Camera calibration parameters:

•••••

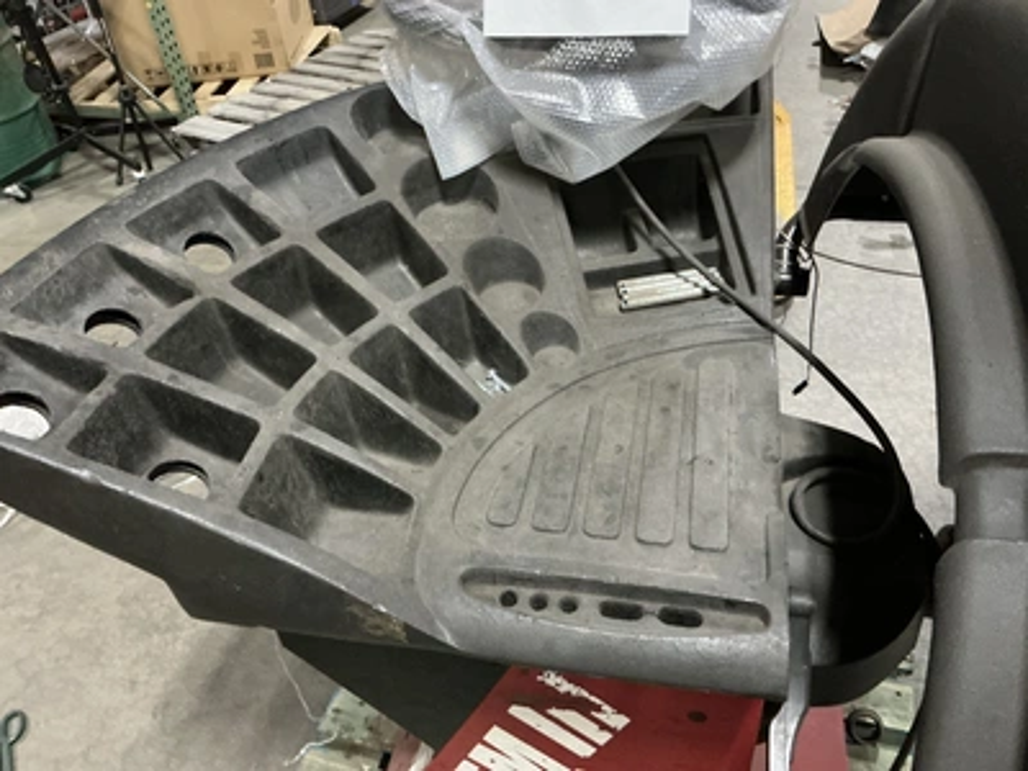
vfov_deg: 49.7
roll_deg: +5.1
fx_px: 832
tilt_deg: -41.7
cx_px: 514
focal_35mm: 28
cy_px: 386
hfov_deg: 63.4
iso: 500
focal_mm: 3
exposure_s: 1/30
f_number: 1.8
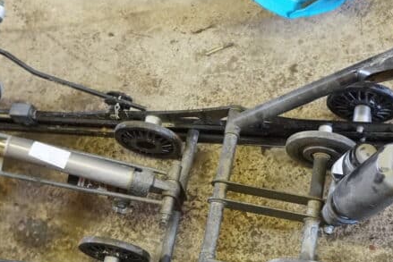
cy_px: 144
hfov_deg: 31.9
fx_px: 688
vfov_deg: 21.6
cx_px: 184
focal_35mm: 63
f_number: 4
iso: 3200
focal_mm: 18
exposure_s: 1/60
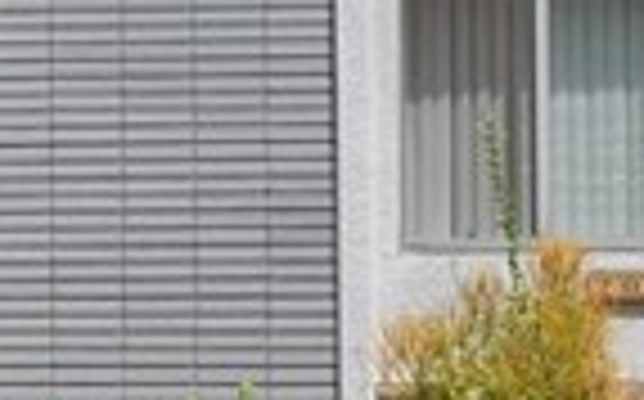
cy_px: 101
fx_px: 4996
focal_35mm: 285
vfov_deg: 4.6
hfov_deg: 7.4
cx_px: 108
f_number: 8
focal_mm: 26
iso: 100
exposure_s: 1/250
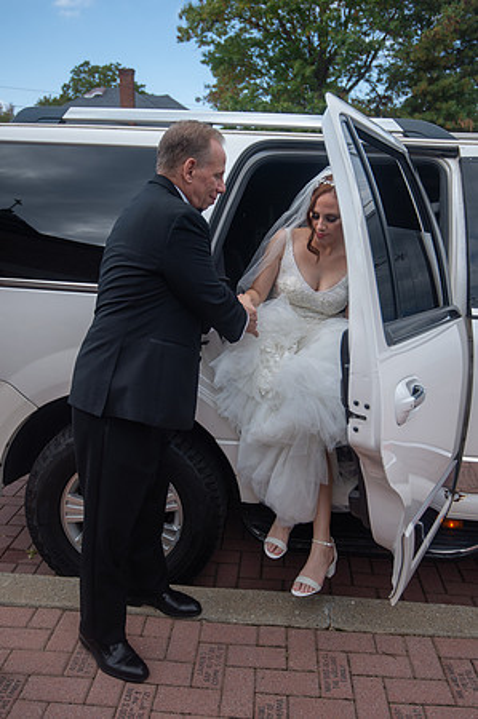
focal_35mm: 30
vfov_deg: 62.0
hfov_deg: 43.5
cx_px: 239
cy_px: 360
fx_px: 599
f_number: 4
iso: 400
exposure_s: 1/1250
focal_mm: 30
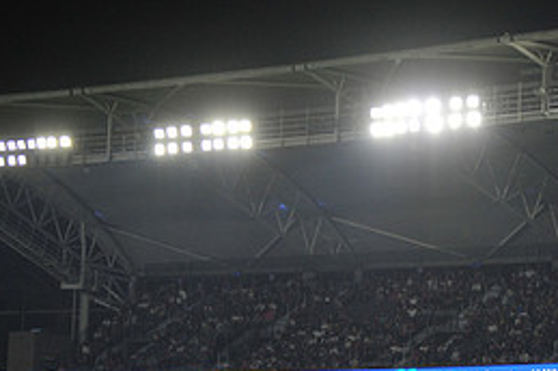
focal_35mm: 168
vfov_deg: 8.1
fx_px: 2601
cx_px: 513
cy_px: 412
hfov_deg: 12.2
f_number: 2.8
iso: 1250
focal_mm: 75
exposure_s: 1/1250
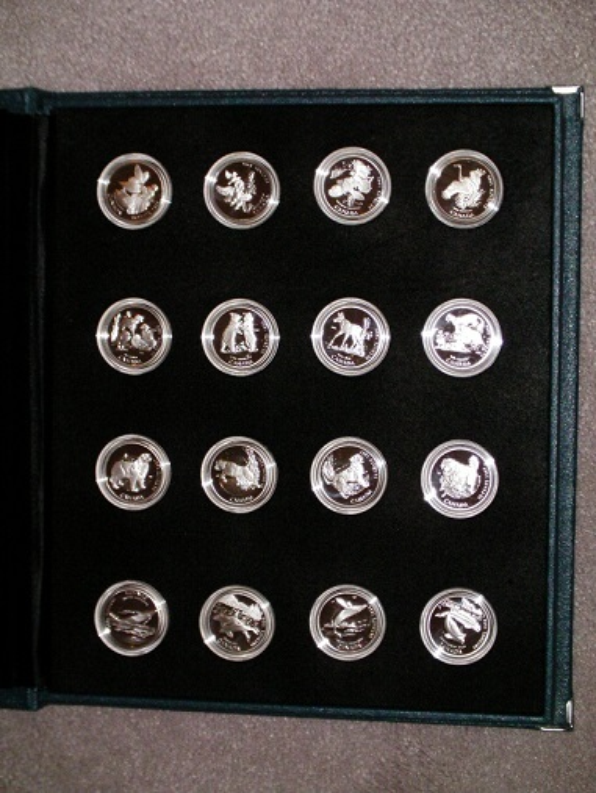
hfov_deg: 16.4
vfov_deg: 21.8
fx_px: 2063
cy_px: 396
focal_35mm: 90
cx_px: 298
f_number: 3.8
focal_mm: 15.1
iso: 400
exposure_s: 1/48
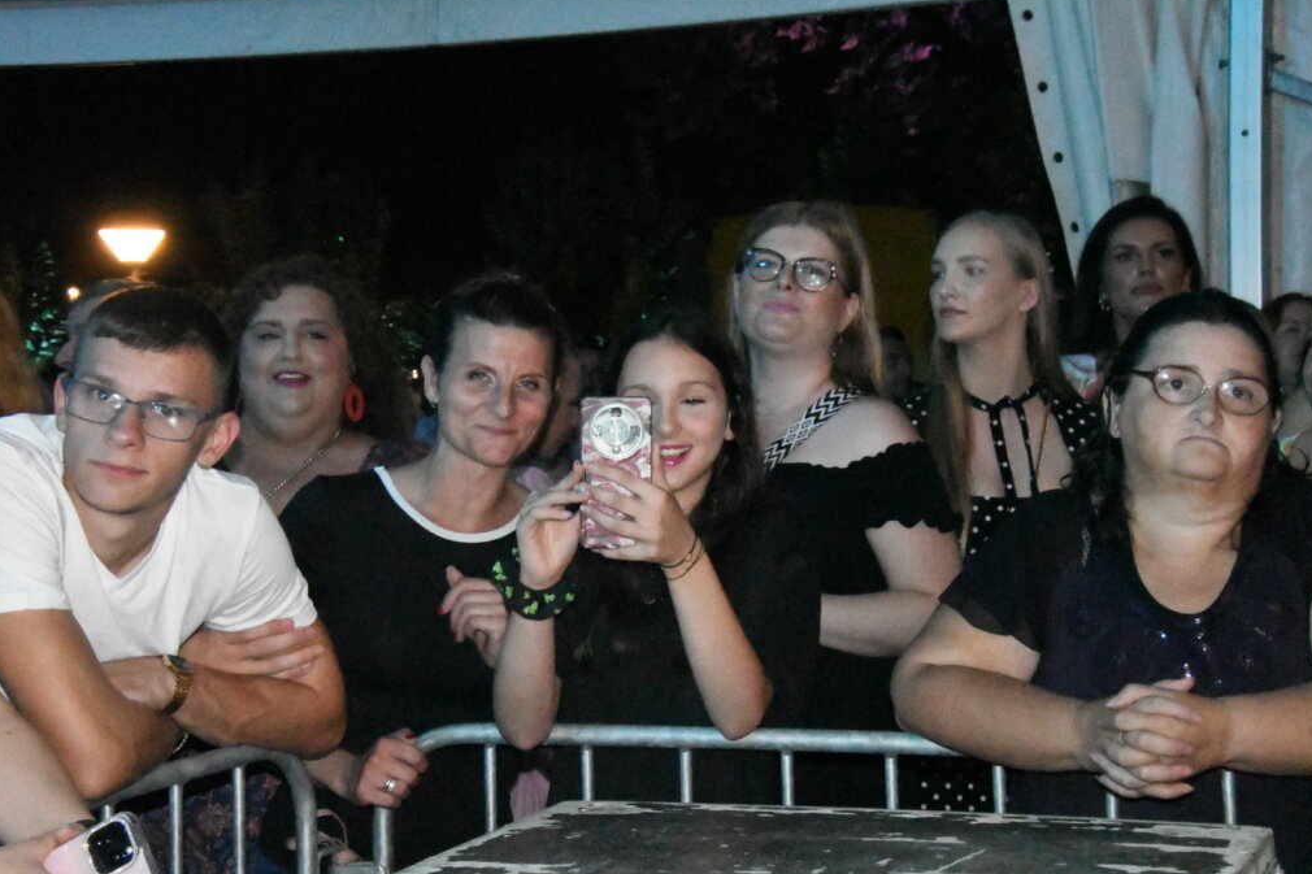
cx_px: 661
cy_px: 434
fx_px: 2551
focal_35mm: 70
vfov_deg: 19.5
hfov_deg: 28.8
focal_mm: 46
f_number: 11
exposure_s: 1/80
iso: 51200
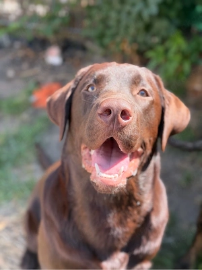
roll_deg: -4.0
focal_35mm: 48
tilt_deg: -37.8
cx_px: 101
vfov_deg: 39.7
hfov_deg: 30.3
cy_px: 135
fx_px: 373
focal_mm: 6.76
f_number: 1.78
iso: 64
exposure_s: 1/503
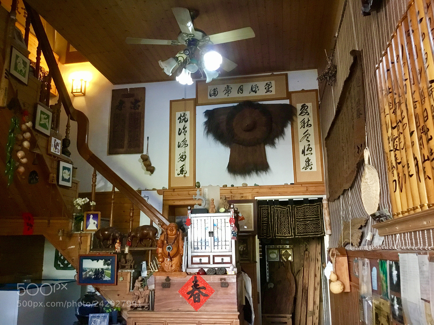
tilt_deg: +12.7
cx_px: 217
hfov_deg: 58.4
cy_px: 162
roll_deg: +0.8
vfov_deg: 45.4
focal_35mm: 31
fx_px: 389
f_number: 2.4
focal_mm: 3.3
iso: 200
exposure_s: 1/30
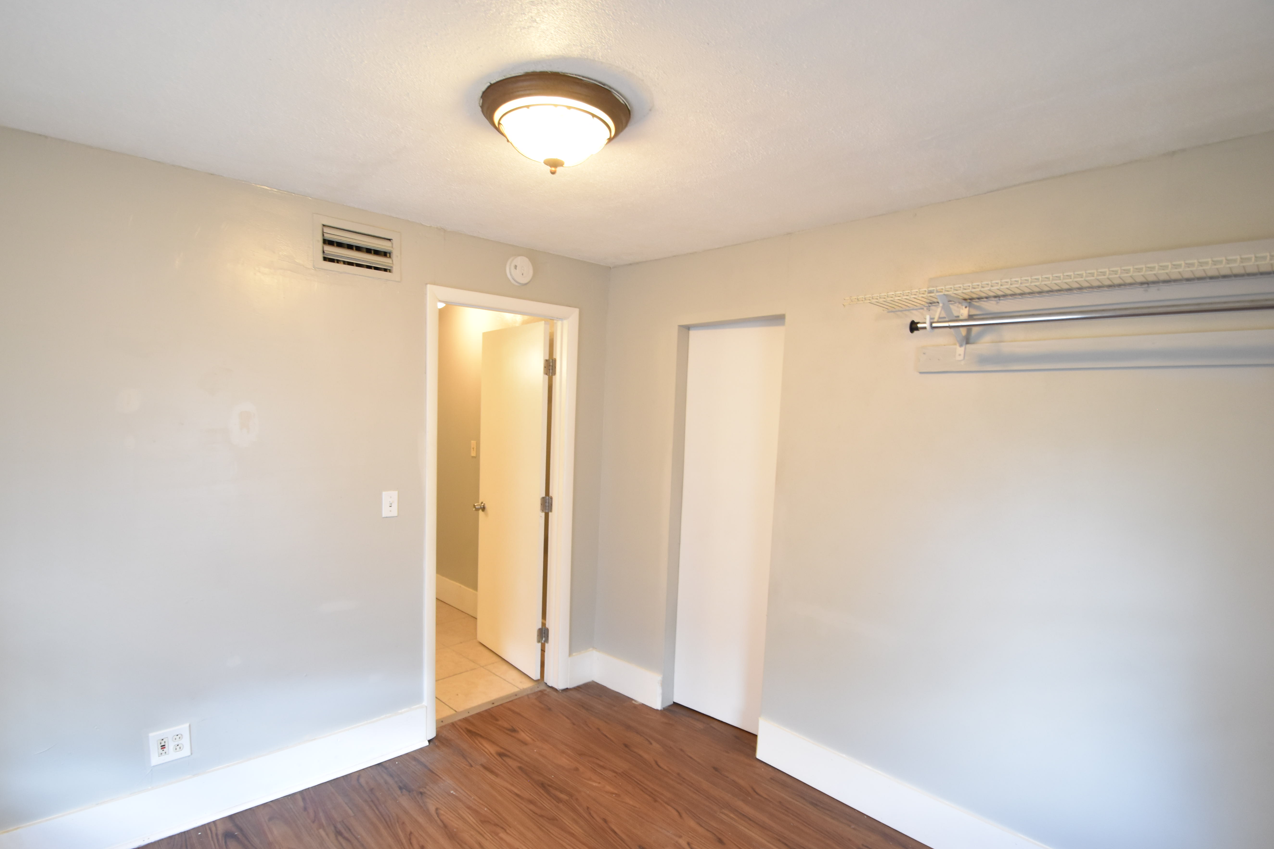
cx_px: 598
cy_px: 472
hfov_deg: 93.2
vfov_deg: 70.2
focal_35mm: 17
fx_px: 602
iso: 800
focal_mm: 10
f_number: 3.5
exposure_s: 1/20
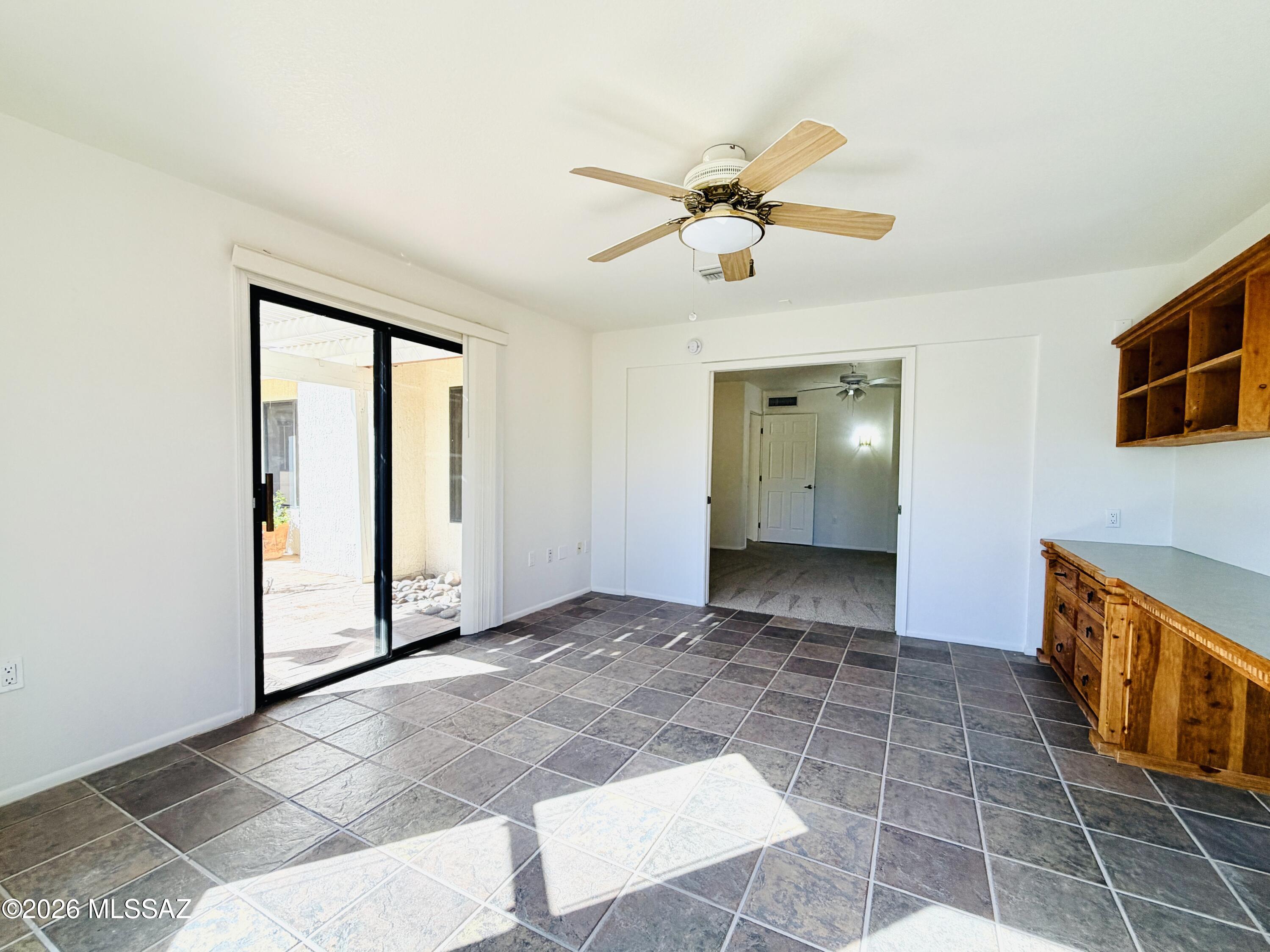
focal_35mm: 14
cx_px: 635
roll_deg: +1.4
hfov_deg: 102.1
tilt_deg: -0.2
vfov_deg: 85.7
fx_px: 514
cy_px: 476
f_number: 2.2
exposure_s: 1/189
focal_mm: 2.22
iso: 50
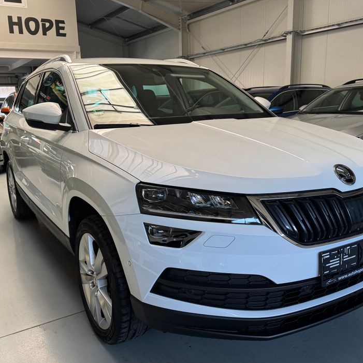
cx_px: 166
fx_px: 368
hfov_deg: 52.5
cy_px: 188
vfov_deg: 52.5
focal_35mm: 31
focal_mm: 6.76
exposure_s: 1/121
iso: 125
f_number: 1.78
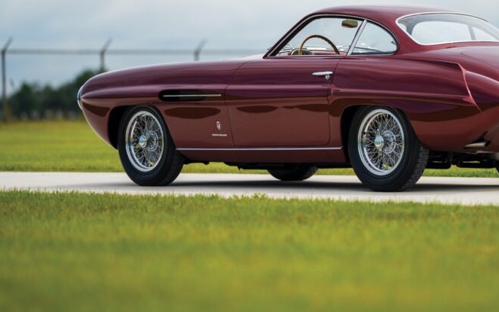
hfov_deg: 9.8
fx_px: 2897
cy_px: 78
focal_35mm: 213
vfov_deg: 6.2
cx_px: 327
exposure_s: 1/3200
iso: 100
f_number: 1.8
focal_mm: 135
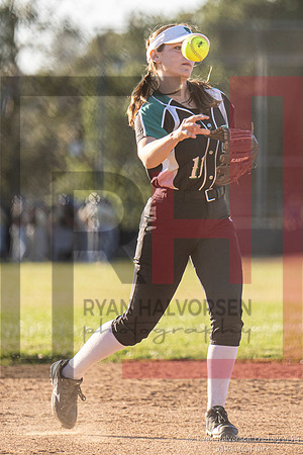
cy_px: 108
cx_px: 270
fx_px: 4986
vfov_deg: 5.2
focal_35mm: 395
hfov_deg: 3.5
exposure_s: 1/2500
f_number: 2.8
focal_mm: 160
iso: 320
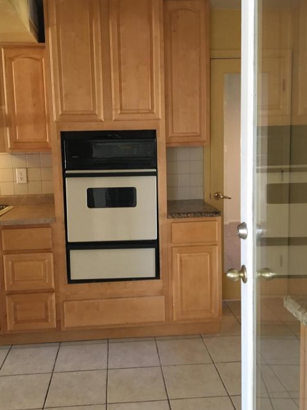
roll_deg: +0.8
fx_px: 402
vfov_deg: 53.9
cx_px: 143
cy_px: 192
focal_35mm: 34
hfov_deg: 41.8
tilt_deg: -5.6
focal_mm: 4.15
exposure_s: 1/24
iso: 200
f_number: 2.2
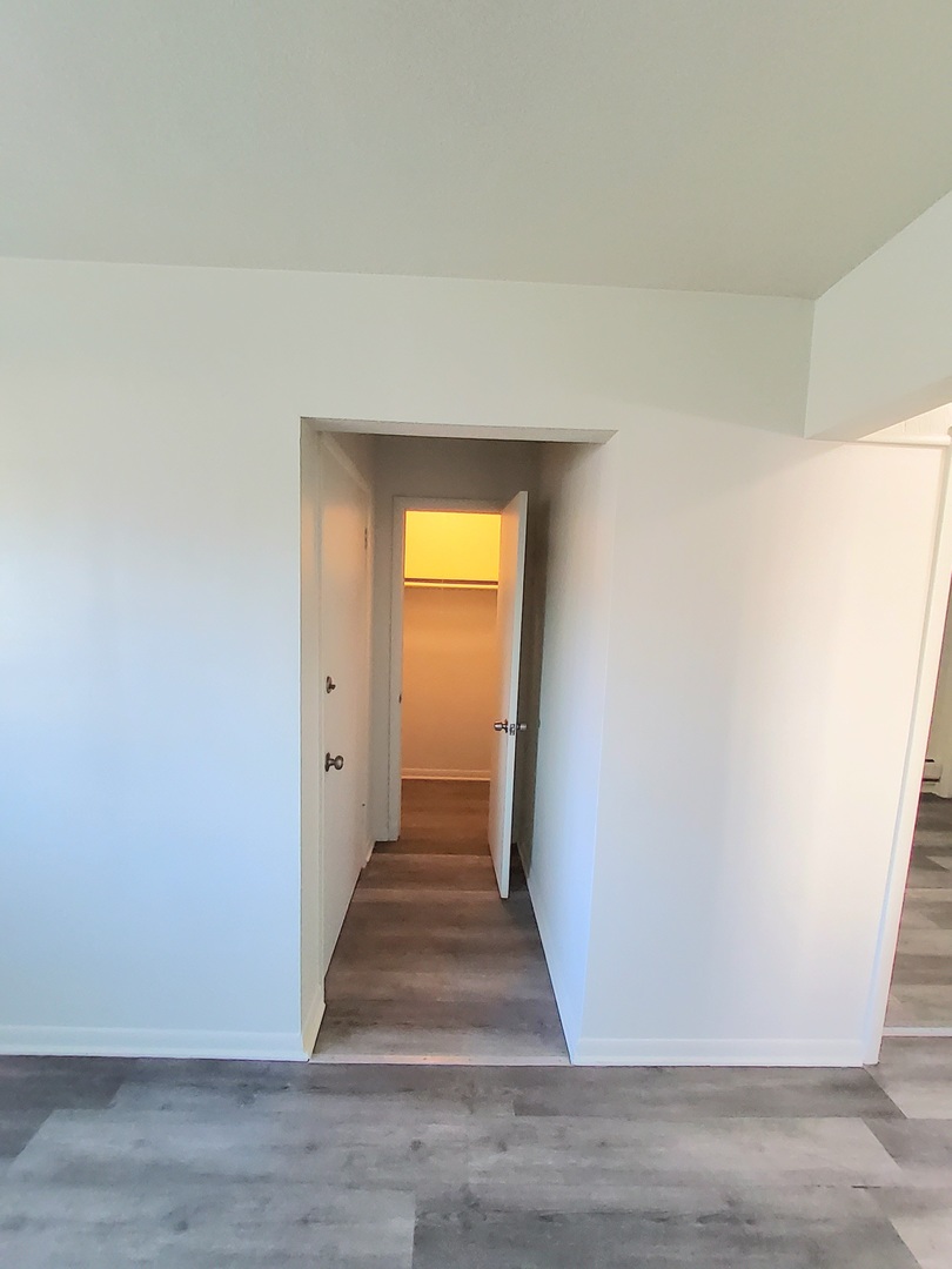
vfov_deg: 106.2
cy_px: 634
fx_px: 477
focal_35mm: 13
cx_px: 476
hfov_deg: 89.9
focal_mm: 1.13
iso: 320
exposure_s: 1/60.2
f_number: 2.2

•••••

Without any pictures, please reproduce the full set of entries.

vfov_deg: 49.7
roll_deg: +5.1
fx_px: 832
tilt_deg: -41.7
cx_px: 514
focal_35mm: 28
cy_px: 386
hfov_deg: 63.4
iso: 500
focal_mm: 3
exposure_s: 1/30
f_number: 1.8
cy_px: 144
hfov_deg: 31.9
fx_px: 688
vfov_deg: 21.6
cx_px: 184
focal_35mm: 63
f_number: 4
iso: 3200
focal_mm: 18
exposure_s: 1/60
cy_px: 101
fx_px: 4996
focal_35mm: 285
vfov_deg: 4.6
hfov_deg: 7.4
cx_px: 108
f_number: 8
focal_mm: 26
iso: 100
exposure_s: 1/250
focal_35mm: 30
vfov_deg: 62.0
hfov_deg: 43.5
cx_px: 239
cy_px: 360
fx_px: 599
f_number: 4
iso: 400
exposure_s: 1/1250
focal_mm: 30
focal_35mm: 168
vfov_deg: 8.1
fx_px: 2601
cx_px: 513
cy_px: 412
hfov_deg: 12.2
f_number: 2.8
iso: 1250
focal_mm: 75
exposure_s: 1/1250
hfov_deg: 16.4
vfov_deg: 21.8
fx_px: 2063
cy_px: 396
focal_35mm: 90
cx_px: 298
f_number: 3.8
focal_mm: 15.1
iso: 400
exposure_s: 1/48
cx_px: 661
cy_px: 434
fx_px: 2551
focal_35mm: 70
vfov_deg: 19.5
hfov_deg: 28.8
focal_mm: 46
f_number: 11
exposure_s: 1/80
iso: 51200
roll_deg: -4.0
focal_35mm: 48
tilt_deg: -37.8
cx_px: 101
vfov_deg: 39.7
hfov_deg: 30.3
cy_px: 135
fx_px: 373
focal_mm: 6.76
f_number: 1.78
iso: 64
exposure_s: 1/503
tilt_deg: +12.7
cx_px: 217
hfov_deg: 58.4
cy_px: 162
roll_deg: +0.8
vfov_deg: 45.4
focal_35mm: 31
fx_px: 389
f_number: 2.4
focal_mm: 3.3
iso: 200
exposure_s: 1/30
cx_px: 598
cy_px: 472
hfov_deg: 93.2
vfov_deg: 70.2
focal_35mm: 17
fx_px: 602
iso: 800
focal_mm: 10
f_number: 3.5
exposure_s: 1/20
focal_35mm: 14
cx_px: 635
roll_deg: +1.4
hfov_deg: 102.1
tilt_deg: -0.2
vfov_deg: 85.7
fx_px: 514
cy_px: 476
f_number: 2.2
exposure_s: 1/189
focal_mm: 2.22
iso: 50
cx_px: 166
fx_px: 368
hfov_deg: 52.5
cy_px: 188
vfov_deg: 52.5
focal_35mm: 31
focal_mm: 6.76
exposure_s: 1/121
iso: 125
f_number: 1.78
hfov_deg: 9.8
fx_px: 2897
cy_px: 78
focal_35mm: 213
vfov_deg: 6.2
cx_px: 327
exposure_s: 1/3200
iso: 100
f_number: 1.8
focal_mm: 135
cy_px: 108
cx_px: 270
fx_px: 4986
vfov_deg: 5.2
focal_35mm: 395
hfov_deg: 3.5
exposure_s: 1/2500
f_number: 2.8
focal_mm: 160
iso: 320
roll_deg: +0.8
fx_px: 402
vfov_deg: 53.9
cx_px: 143
cy_px: 192
focal_35mm: 34
hfov_deg: 41.8
tilt_deg: -5.6
focal_mm: 4.15
exposure_s: 1/24
iso: 200
f_number: 2.2
vfov_deg: 106.2
cy_px: 634
fx_px: 477
focal_35mm: 13
cx_px: 476
hfov_deg: 89.9
focal_mm: 1.13
iso: 320
exposure_s: 1/60.2
f_number: 2.2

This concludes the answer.